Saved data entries
· · · · · · ·

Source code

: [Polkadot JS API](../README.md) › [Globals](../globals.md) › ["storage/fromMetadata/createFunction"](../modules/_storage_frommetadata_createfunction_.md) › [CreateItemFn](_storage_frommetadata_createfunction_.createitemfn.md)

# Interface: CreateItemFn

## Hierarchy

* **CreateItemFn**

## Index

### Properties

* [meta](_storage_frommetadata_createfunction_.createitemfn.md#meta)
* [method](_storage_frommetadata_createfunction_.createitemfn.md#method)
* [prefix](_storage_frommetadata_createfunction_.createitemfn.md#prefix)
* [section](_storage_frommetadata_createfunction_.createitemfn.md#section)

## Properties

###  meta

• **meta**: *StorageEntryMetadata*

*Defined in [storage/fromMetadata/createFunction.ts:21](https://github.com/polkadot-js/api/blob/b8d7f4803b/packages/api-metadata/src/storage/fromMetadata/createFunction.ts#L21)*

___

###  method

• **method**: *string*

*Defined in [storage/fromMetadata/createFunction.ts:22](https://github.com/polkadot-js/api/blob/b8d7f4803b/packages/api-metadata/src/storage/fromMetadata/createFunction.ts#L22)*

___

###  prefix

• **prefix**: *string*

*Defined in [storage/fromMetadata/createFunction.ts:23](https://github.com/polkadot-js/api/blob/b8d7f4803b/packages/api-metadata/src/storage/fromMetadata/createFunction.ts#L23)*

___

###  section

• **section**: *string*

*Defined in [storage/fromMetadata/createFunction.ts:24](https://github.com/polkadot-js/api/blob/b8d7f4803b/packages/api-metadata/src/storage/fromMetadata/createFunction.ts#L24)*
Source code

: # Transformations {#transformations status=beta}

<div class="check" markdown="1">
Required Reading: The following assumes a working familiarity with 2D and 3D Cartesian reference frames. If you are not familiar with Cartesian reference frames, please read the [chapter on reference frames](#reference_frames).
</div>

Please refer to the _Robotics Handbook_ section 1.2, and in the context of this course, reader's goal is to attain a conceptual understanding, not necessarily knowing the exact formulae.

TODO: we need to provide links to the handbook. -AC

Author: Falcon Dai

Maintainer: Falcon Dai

· · · · · · ·

## Instructions to follow
State how many lines of the entries above contain the string "prefix". Give only the number.

## Response to this task
3